Love isn’t merely a folly for the youngPublished 7:46am Sunday, February 12, 2012
Column: Pass the Hot Dish, by Alexandra Kloster
It was a love story I didn’t know well.
My mother gave me a large manila envelope the last time I was home. It was full of my uncle Gordon’s writing. As far as I knew, Gordon didn’t write, so what was this I was being asked to read?
As I pulled out the paper-clipped packets, I realized that what I had before me in pieces of poems, memoirs and letters to his children was a romance, a love that started in the early days of World War II and ended nearly 68 years later in grief without regret.
Uncle Gordon was 87 years old when my aunt Pat died after a long, debilitating illness. Days after she passed, he began to write for the first time in his life. He poured out his feelings in poetry and prose. I had no idea they were still so much in love or that he could express that love in words so tender.
I hate to admit it, but I used to think romantic love and creativity were playgrounds for the young. Then Gordon, closing in on 90, taught me that we don’t abandon those playgrounds just because we get older. We still play even when the swings don’t fly as high or the merry-go-rounds spin as fast.
When Gordon met Pat, she was sweeping the back porch of her parents’ house wearing a kerchief around her head. After a short conversation he asked if he could see her again. Her reply was, “Isn’t this a bit fast, Bub?”
Fast, yes, but lasting. They lived through a war, had four children, traveled the world and sailed the seas. It wasn’t unusual to see Aunt Pat hanging from the masthead of their boat fixing a broken halyard or diving into the water to free a tangled propeller. They were adventure seekers, with a boundless curiosity for the world.
“‘Why don’t we?’ is the motto of the gal I married,” Gordon writes. “You with the exuberance and love of life/led me on many adventures that would not have been/had I not chosen you to be my wife.”
Toward the end of her life, when Pat’s pain was so agonizing they could no longer sail and travel, when getting up from a chair to cross the room was a journey in itself, Gordon writes that, “Even in those painful days she asked, ‘Why not another trip to Paris?’ Her ‘why nots’ never ceased although I knew they were now wishes.”
My uncle’s poems read like love letters. He writes as if Pat is still with him. In many ways she is. “I have placed your picture everywhere/at least I know I have you there,” he writes in one verse and in another, “I hope the angels took you to a place/Where you can still remember my face.”
Perhaps the most poignant are his memories of their last days together. “As you nodded next to me in your favorite chair/We reached our hands across to become a pair./What were your thoughts as you glanced my way?/Were there things you wanted to say?”

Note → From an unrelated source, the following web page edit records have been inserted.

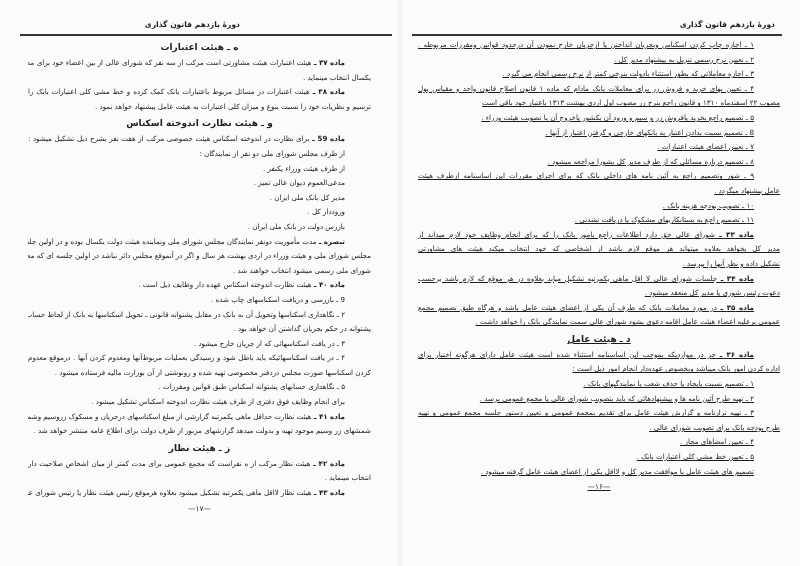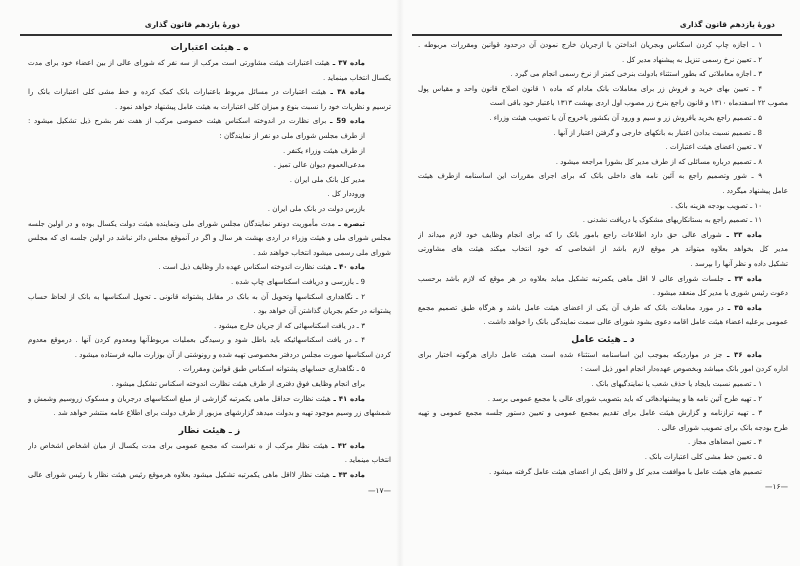--- a/index.html
+++ b/index.html
@@ -29,52 +29,53 @@
       position: absolute; top: 34px; height: 1.6px; background: #333;
     }
     #page-left .head-rule  { left: 20px; right: 8px; }
     #page-right .head-rule { left: 12px; right: 18px; }
 
     .body-text {
       position: absolute; top: 38px;
       font-size: 7.1px; line-height: 14.6px;
       text-align: justify;
     }
-    #page-left .body-text  { left: 28px; right: 9px; }
-    #page-right .body-text { left: 18px; right: 12px; }
+    #page-left .body-text  { left: 28px; right: 29px; }
+    #page-right .body-text { left: 18px; right: 20px; text-decoration: underline; }
 
     .line { display: block; white-space: nowrap; overflow: hidden; text-align: justify; text-align-last: justify; }
     .line.last { text-align-last: right; }
     .indent { padding-right: 26px; }
     .section-title {
       display: block; text-align: center; font-size: 9px; font-weight: bold;
       line-height: 18px;
     }
     .art { font-weight: bold; }
     .page-number {
-      display: block; text-align: right; font-size: 7.5px; line-height: 16px; letter-spacing: 1px;
+      display: block; text-align: center; font-size: 7.5px; line-height: 16px; letter-spacing: 1px;
       direction: ltr;
     }
     .gutter-shadow {
       position: absolute; top: 0; bottom: 0; left: 396px; width: 8px;
       background: linear-gradient(to right, rgba(0,0,0,0) 0%, rgba(0,0,0,0.04) 50%, rgba(0,0,0,0) 100%);
     }
   </style>
 </head>
 <body>
 
 <div class="page" id="page-left">
   <div class="running-head">دورهٔ یازدهم قانون گذاری</div>
   <div class="head-rule"></div>
   <div class="body-text" id="left-body">
       <span class="section-title">ه ـ هیئت اعتبارات</span>
       <span class="line indent"><span class="art">ماده ۳۷ ـ </span><span>هیئت اعتبارات هیئت مشاورتی است مرکب از سه نفر که شورای عالی از بین اعضاء خود برای مدت</span></span>
       <span class="line last"><span>یکسال انتخاب مینماید .</span></span>
       <span class="line indent"><span class="art">ماده ۳۸ ـ </span><span>هیئت اعتبارات در مسائل مربوط باعتبارات بانک کمک کرده و خط مشی کلی اعتبارات بانک را</span></span>
       <span class="line last"><span>ترسیم و نظریات خود را نسبت بنوع و میزان کلی اعتبارات به هیئت عامل پیشنهاد خواهد نمود .</span></span>
+      <span class="section-title">و ـ هیئت نظارت اندوخته اسکناس</span>
       <span class="line indent"><span class="art">ماده 59 ـ </span><span>برای نظارت در اندوخته اسکناس هیئت خصوصی مرکب از هفت نفر بشرح ذیل تشکیل میشود :</span></span>
       <span class="line indent last"><span>از طرف مجلس شورای ملی دو نفر از نمایندگان :</span></span>
       <span class="line indent last"><span>از طرف هیئت وزراء یکنفر .</span></span>
       <span class="line indent last"><span>مدعی‌العموم دیوان عالی تمیز .</span></span>
       <span class="line indent last"><span>مدیر کل بانک ملی ایران .</span></span>
       <span class="line indent last"><span>ورود‌دار کل .</span></span>
       <span class="line indent last"><span>بازرس دولت در بانک ملی ایران .</span></span>
       <span class="line indent"><span class="art">تبصره ـ </span><span>مدت مأموریت دونفر نمایندگان مجلس شورای ملی ونماینده هیئت دولت یکسال بوده و در اولین جلسه</span></span>
       <span class="line"><span>مجلس شورای ملی و هیئت وزراء در اردی بهشت هر سال و اگر در آنموقع مجلس دائر نباشد در اولین جلسه ای که مجلس</span></span>
       <span class="line last"><span>شورای ملی رسمی میشود انتخاب خواهند شد .</span></span>
@@ -83,21 +84,21 @@
       <span class="line indent"><span>۲ ـ نگاهداری اسکناسها وتحویل آن به بانک در مقابل پشتوانه قانونی ـ تحویل اسکناسها به بانک از لحاظ حساب</span></span>
       <span class="line last"><span>پشتوانه در حکم بجریان گذاشتن آن خواهد بود .</span></span>
       <span class="line indent last"><span>۳ ـ در یافت اسکناسهائی که از جریان خارج میشود .</span></span>
       <span class="line indent"><span>۴ ـ در یافت اسکناسهائیکه باید باطل شود و رسیدگی بعملیات مربوط‌آنها ومعدوم کردن آنها . درموقع معدوم</span></span>
       <span class="line last"><span>کردن اسکناسها صورت مجلس دردفتر مخصوصی تهیه شده و رونوشتی از آن بوزارت مالیه فرستاده میشود .</span></span>
       <span class="line indent last"><span>۵ ـ نگاهداری حسابهای پشتوانه اسکناس طبق قوانین ومقررات .</span></span>
       <span class="line indent last"><span>برای انجام وظایف فوق دفتری از طرف هیئت نظارت اندوخته اسکناس تشکیل میشود .</span></span>
       <span class="line indent"><span class="art">ماده ۴۱ ـ </span><span>هیئت نظارت حداقل ماهی یکمرتبه گزارشی از مبلغ اسکناسهای درجریان و مسکوک زروسیم وشمش و</span></span>
       <span class="line last"><span>شمشهای زر وسیم موجود تهیه و بدولت میدهد گزارشهای مزبور از طرف دولت برای اطلاع عامه منتشر خواهد شد .</span></span>
       <span class="section-title">ز ـ هیئت نظار</span>
-      <span class="line indent"><span class="art">ماده ۴۲ ـ </span><span>هیئت نظار مرکب از ه نفراست که مجمع عمومی برای مدت یکسال از میان اشخاص اشخاص دار</span></span>
+      <span class="line indent"><span class="art">ماده ۴۲ ـ </span><span>هیئت نظار مرکب از ه نفراست که مجمع عمومی برای مدت کمتر از میان اشخاص صلاحیت دار</span></span>
       <span class="line last"><span>انتخاب مینماید .</span></span>
       <span class="line indent"><span class="art">ماده ۴۳ ـ </span><span>هیئت نظار لااقل ماهی یکمرتبه تشکیل میشود بعلاوه هرموقع رئیس هیئت نظار یا رئیس شورای عالی</span></span>
       <span class="page-number">—۱۷—</span>
     </div>
 </div>
 
 <div class="gutter-shadow"></div>
 
 <div class="page" id="page-right">
   <div class="running-head">دورهٔ یازدهم قانون گذاری</div>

I admire my uncle Gordon so much. He still rides his bike daily, even though my aunt is no longer beside him encouraging him to “get your heart pumping!”

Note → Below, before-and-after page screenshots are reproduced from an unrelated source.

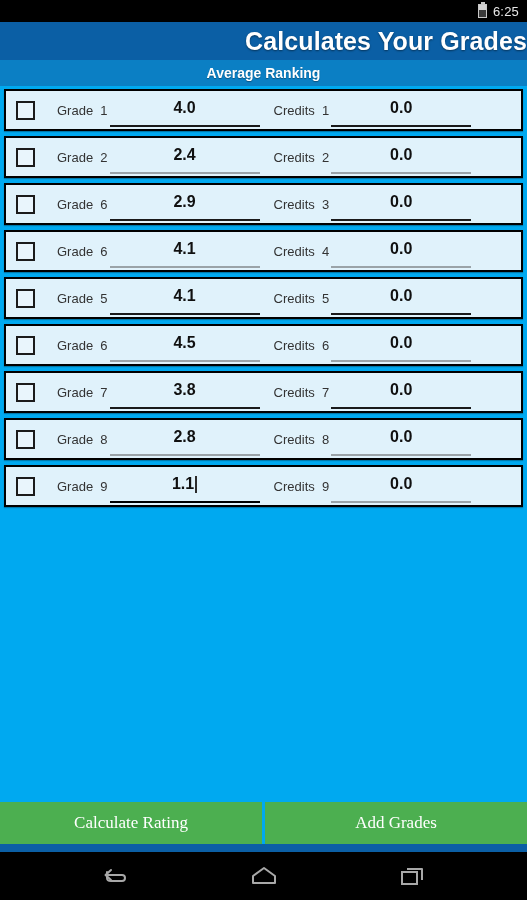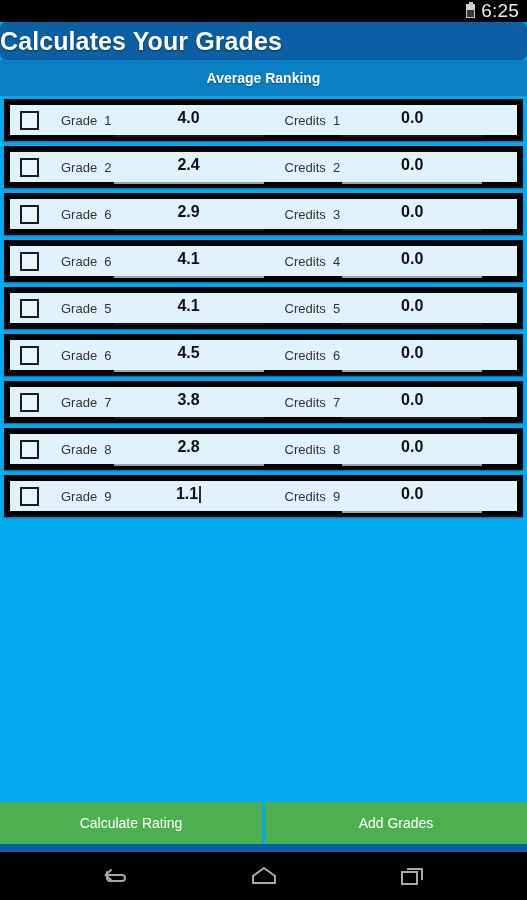--- a/index.html
+++ b/index.html
@@ -59,45 +59,44 @@
     content: "";
     position: absolute;
     left: 0;
     right: 0;
     top: 0;
     height: 45%;
     background: #d2d2d2;
   }
   .status-clock {
     color: #e8e8e8;
-    font-size: 19px;
+    font-size: 13px;
     letter-spacing: 0.2px;
   }
 
   
   .title-bar {
     height: 38px;
     background: #0B5FA5;
     display: flex;
     align-items: center;
-    justify-content: flex-start;
-    flex: 0 0 auto;
-    border-radius: 6px;
+    justify-content: flex-end;
+    flex: 0 0 auto;
   }
   .title-text {
     color: #FFFFFF;
     font-size: 25px;
     font-weight: bold;
     letter-spacing: 0.1px;
     text-shadow: 0 1px 2px rgba(0,0,0,0.45);
   }
 
   
   .subtitle-bar {
-    height: 36px;
+    height: 26px;
     background: #0B7FC4;
     display: flex;
     align-items: center;
     justify-content: center;
     flex: 0 0 auto;
   }
   .subtitle-text {
     color: #FFFFFF;
     font-size: 14px;
     font-weight: bold;
@@ -110,21 +109,21 @@
     background: #00A9F0;
     padding: 3px 4px 0 4px;
     overflow: hidden;
   }
 
   .grade-row {
     position: relative;
     height: 42px;
     margin-bottom: 5px;
     background: #E0F2FB;
-    border: 6px solid #000000;
+    border: 2px solid #000000;
     box-shadow: 0 1px 1px rgba(0,0,0,0.28);
     display: flex;
     align-items: center;
   }
 
   .row-checkbox {
     width: 19px;
     height: 19px;
     border: 2px solid #1b1b1b;
     background: #E9F5FC;
@@ -134,21 +133,21 @@
   }
 
   .field-label {
     font-size: 13px;
     color: #333333;
     white-space: pre;
     flex: 0 0 auto;
   }
 
   .grade-label { margin-left: 22px; }
-  .credits-label { margin-left: 19px; }
+  .credits-label { margin-left: 12px; }
 
   .field-input {
     position: relative;
     height: 34px;
     display: flex;
     align-items: center;
     justify-content: center;
     flex: 1 1 auto;
     margin: 0 2px;
     cursor: text;
@@ -193,27 +192,27 @@
     height: 42px;
     display: flex;
     gap: 3px;
     background: #00A9F0;
     flex: 0 0 auto;
   }
   .action-button {
     flex: 1 1 0;
     background: #4CAF50;
     color: #FFFFFF;
-    font-size: 14px;
+    font-size: 17px;
     display: flex;
     align-items: center;
     justify-content: center;
     cursor: pointer;
     border: none;
-    font-family: Liberation Sans, sans-serif;
+    font-family: Liberation Serif, serif;
   }
 
   .bottom-strip {
     height: 8px;
     background: #0B5FA5;
     flex: 0 0 auto;
   }
 
   
   .nav-bar {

He drives across the country to see his children, the seat next to him empty, listening to the classical music that was Pat’s favorite. He’s still the big brother my mother looks up to. He’s the warm uncle I love and never knew well enough. He remains a devoted husband, and now he’s a fine writer as well.
The last time I saw him my mother was hugging him and smoothing his jacket over his shoulders saying, “I wish you weren’t traveling alone, Gordon. I wish you had someone with you.”
“I do, honey,” he said. “Pat’s with me.”
There is a line from one of his poems that I hope always stays with me, “Take these moments to be treasured/for their significance cannot be measured.” How comforting it would be to know you spent a lifetime treasuring the moments and recognizing their significance, so that when they came to an end there were no regrets.
Happy Valentine’s Day to lovers near and absent, passions young and old.